» Selected excerpt
That is what we are moving towards, running towards, the throne of God in the heavenly Jerusalem. We are on the road to Mount Zion. Every step brings us closer, even and perhaps especially those steps that are most painful, and we must never lose sight of that. There is now a purpose and meaning to our movement. Not simply that we are making our way to that “festal gathering” with “innumerable angels” (I love saying “festal”), but because in setting us on this path, Jesus did so with the command that we make disciples of all nations and “love one another as I have loved you.” And he is with us on this journey, even until the end of the age.

Stored items

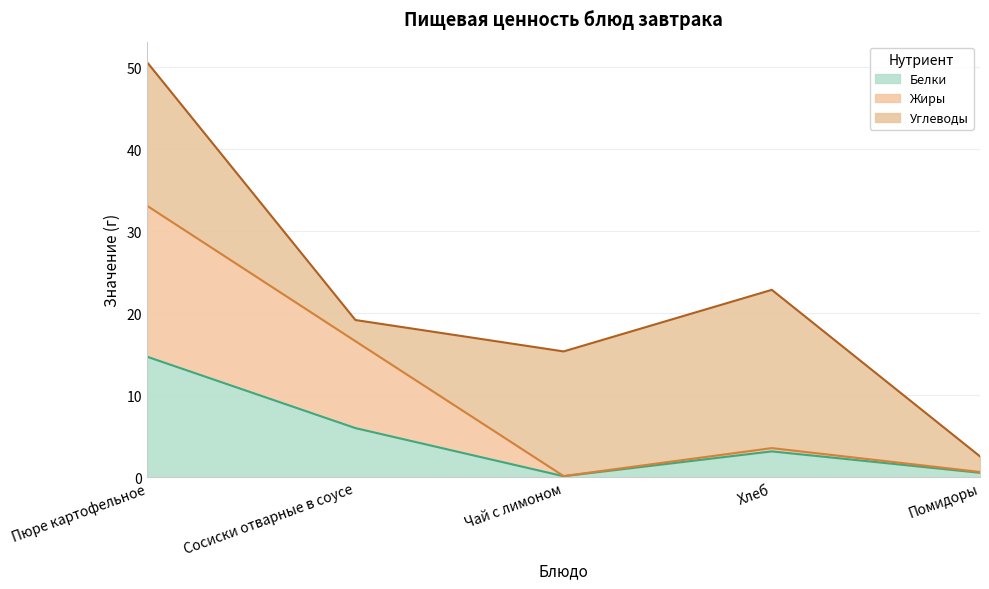

In Белки, how many points are higher than both neighbors (excluding endpoints)?

1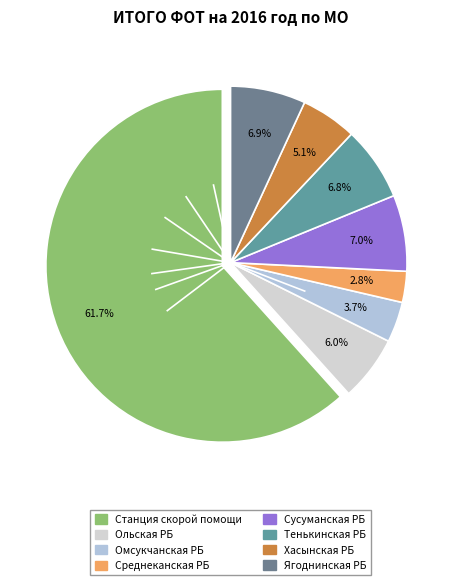

Is it true that Станция скорой помощи is 62% of the pie?

True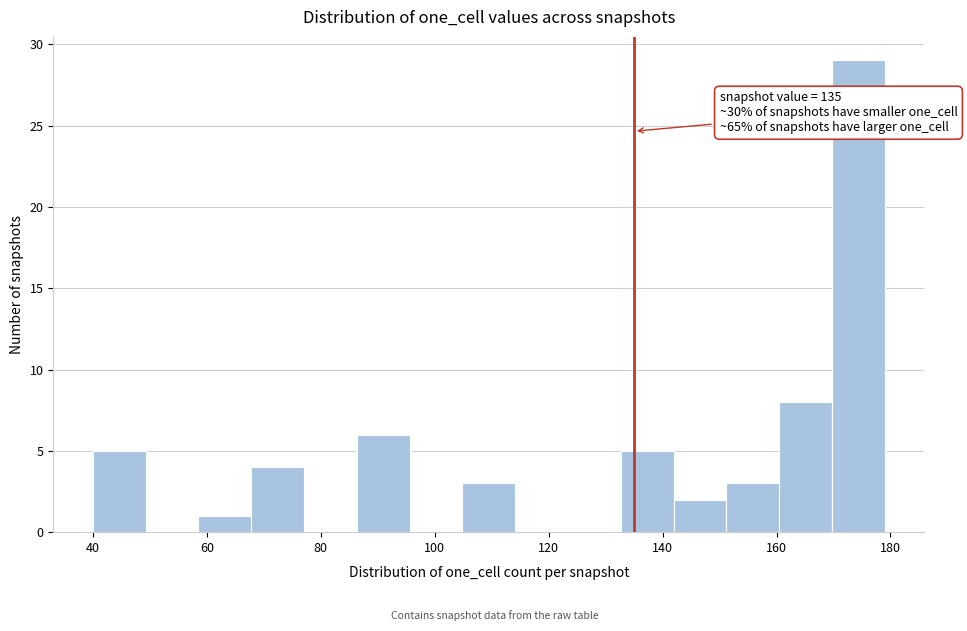

Over which range of the x-axis is the bar tallest?

170 to 180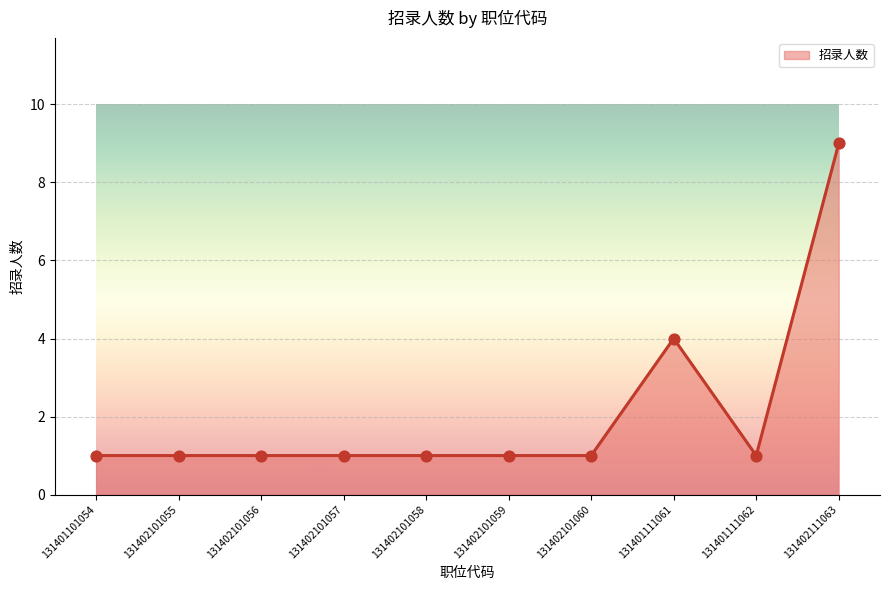

What is the ratio of the value at 131402101059 to the value at 131402101057?

1.0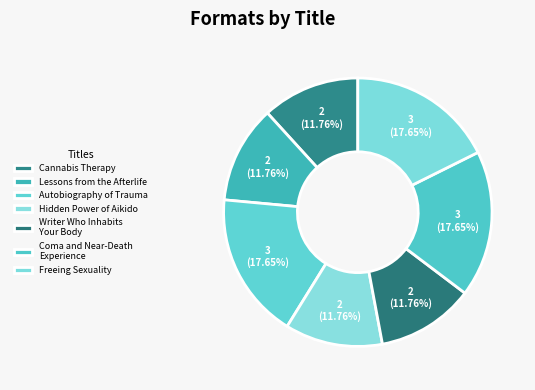

What percentage is the Writer Who Inhabits Your Body slice, to the nearest percent?

12%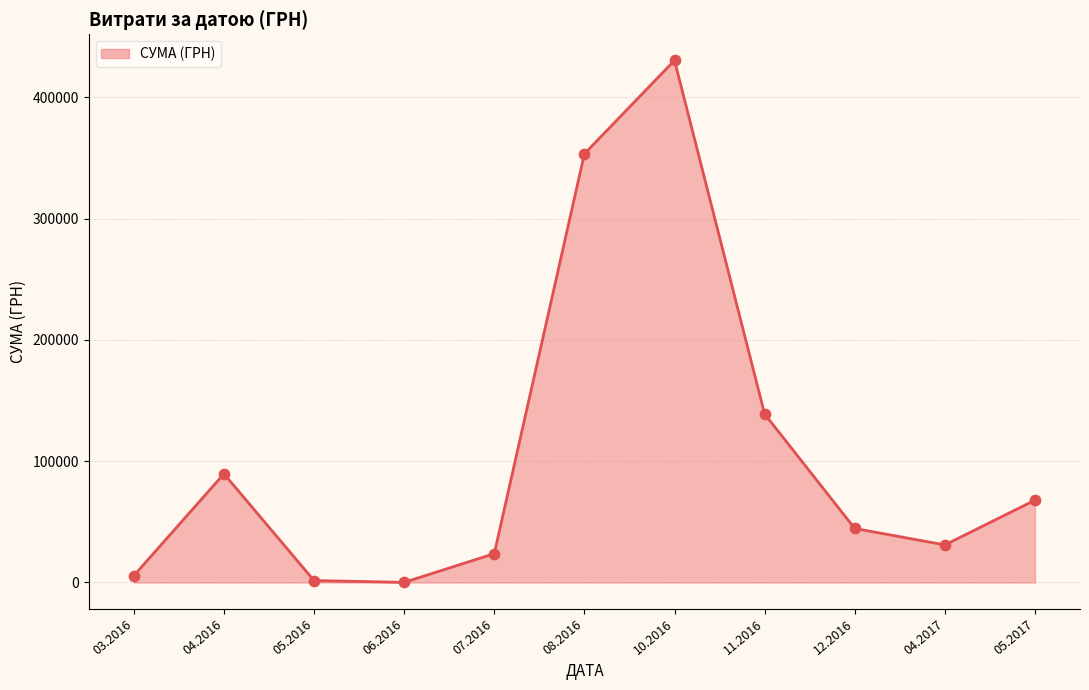

What is the ratio of the value at 03.2016 to the value at 07.2016?

0.2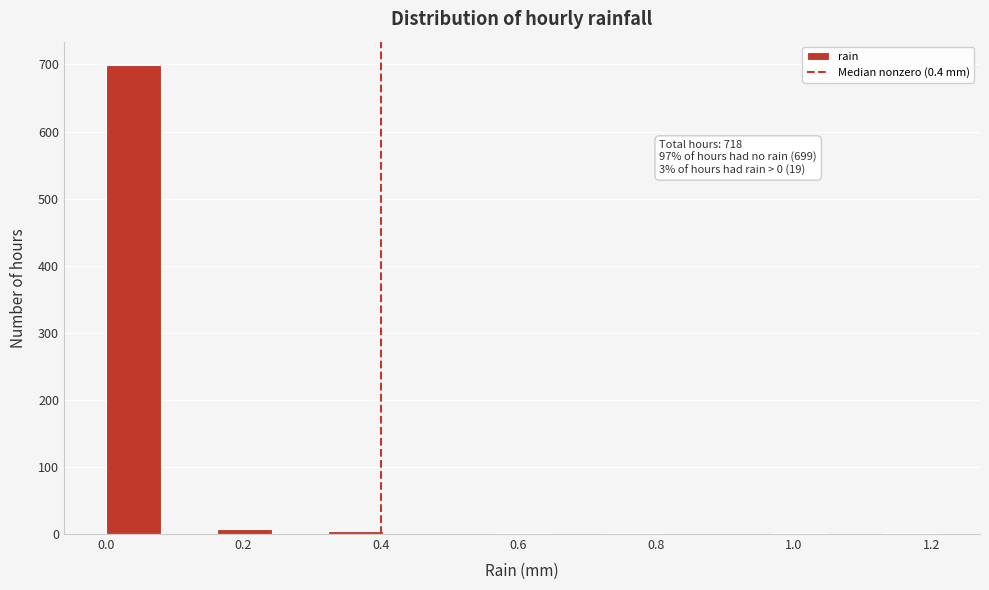

Over which range of the x-axis is the bar tallest?

0.00 to 0.08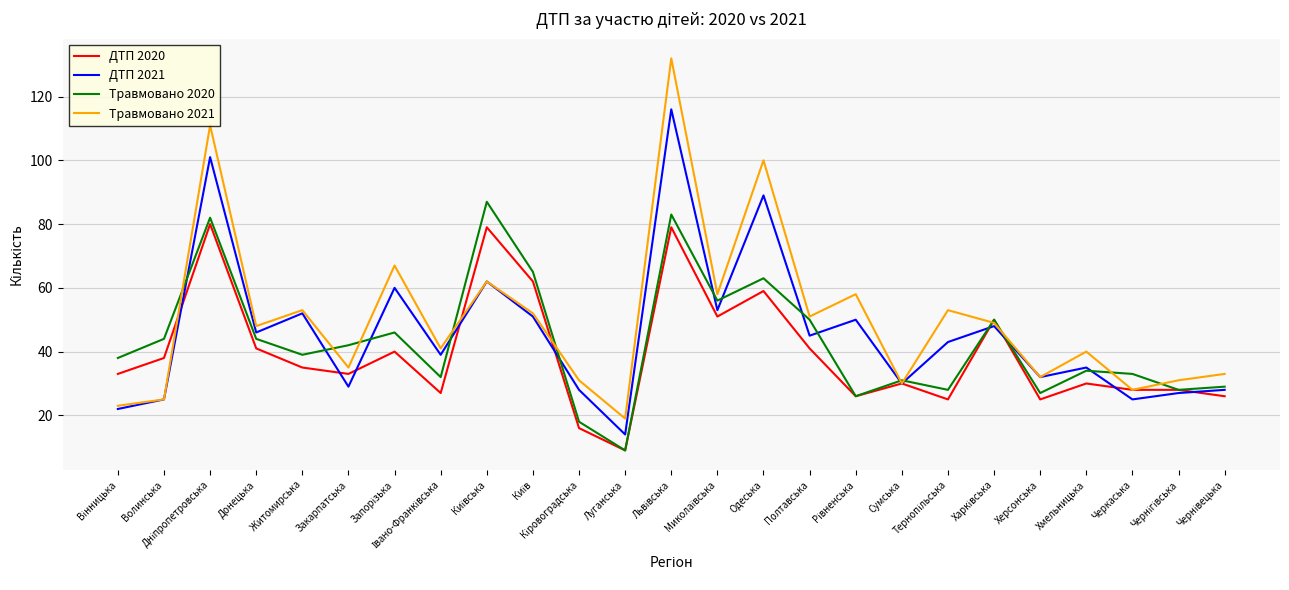

What is the lowest value of the ДТП 2020 series?

9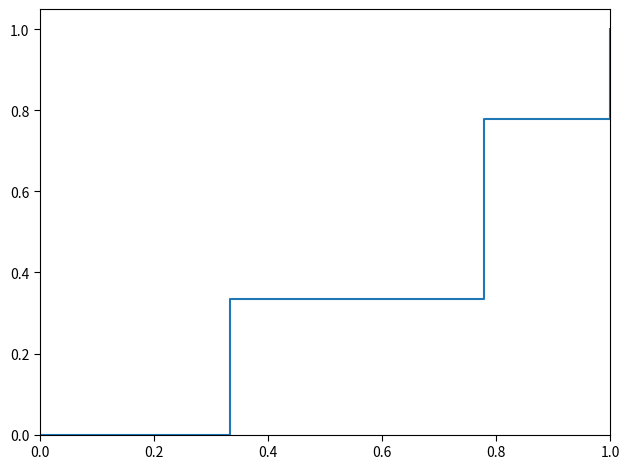

Rank the categories by value from lowest to highest.

0.0, 0.2, 0.4, 0.6, 0.8, 1.0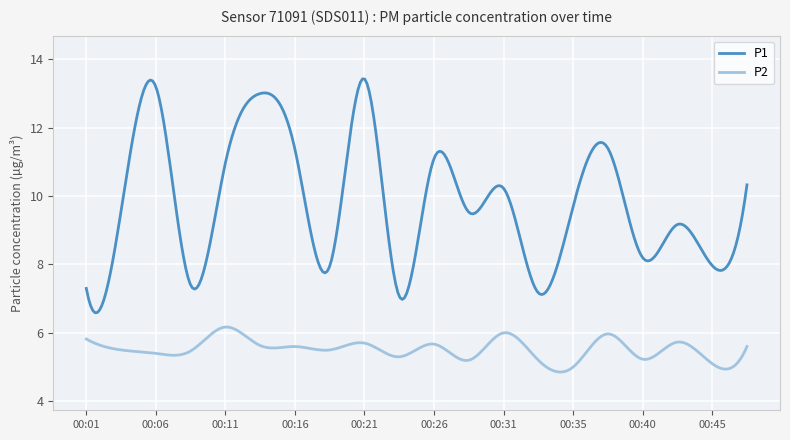

True or false: P1 and P2 intersect in this chart.

False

» Work instruction A
Duplicate everything in the selected excerpt from "That is what" down to "of the age.".
» Work instruction B
In the selected excerpt, what command did Jesus give when setting us on this path?

» Written solution A
That is what we are moving towards, running towards, the throne of God in the heavenly Jerusalem. We are on the road to Mount Zion. Every step brings us closer, even and perhaps especially those steps that are most painful, and we must never lose sight of that. There is now a purpose and meaning to our movement. Not simply that we are making our way to that “festal gathering” with “innumerable angels” (I love saying “festal”), but because in setting us on this path, Jesus did so with the command that we make disciples of all nations and “love one another as I have loved you.” And he is with us on this journey, even until the end of the age.

» Written solution B
That we make disciples of all nations and "love one another as I have loved you."